_WORK TO BE COMPLETED_. In the entries below, find the line with "przemyślaną konstrukcją rękojeści. Wykonana z" and the line with "chwyt, nawet gdy". Reproduce those two lines and every line between them exactly, and nothing more.

_RECORDS PROVIDED_.
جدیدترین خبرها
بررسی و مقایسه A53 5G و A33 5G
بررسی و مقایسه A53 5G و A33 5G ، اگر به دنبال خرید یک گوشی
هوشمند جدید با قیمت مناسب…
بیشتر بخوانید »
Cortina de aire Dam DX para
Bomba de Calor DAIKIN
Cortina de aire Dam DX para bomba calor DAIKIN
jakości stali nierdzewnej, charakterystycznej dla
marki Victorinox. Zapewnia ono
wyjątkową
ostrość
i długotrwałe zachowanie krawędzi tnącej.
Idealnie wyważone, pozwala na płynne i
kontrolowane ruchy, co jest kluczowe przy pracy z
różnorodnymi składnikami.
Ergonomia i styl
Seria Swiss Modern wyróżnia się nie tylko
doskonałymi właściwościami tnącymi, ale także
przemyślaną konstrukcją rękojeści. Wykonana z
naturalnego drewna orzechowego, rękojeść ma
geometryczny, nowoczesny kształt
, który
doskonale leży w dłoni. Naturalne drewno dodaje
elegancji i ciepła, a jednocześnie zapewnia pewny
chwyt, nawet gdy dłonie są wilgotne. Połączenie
==
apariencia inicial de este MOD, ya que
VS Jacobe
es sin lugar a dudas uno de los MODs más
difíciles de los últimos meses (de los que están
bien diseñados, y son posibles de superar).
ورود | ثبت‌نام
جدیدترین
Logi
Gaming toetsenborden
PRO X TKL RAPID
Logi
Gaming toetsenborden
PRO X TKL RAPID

_WRITTEN SOLUTION_.
przemyślaną konstrukcją rękojeści. Wykonana z
naturalnego drewna orzechowego, rękojeść ma
geometryczny, nowoczesny kształt
, który
doskonale leży w dłoni. Naturalne drewno dodaje
elegancji i ciepła, a jednocześnie zapewnia pewny
chwyt, nawet gdy dłonie są wilgotne. Połączenie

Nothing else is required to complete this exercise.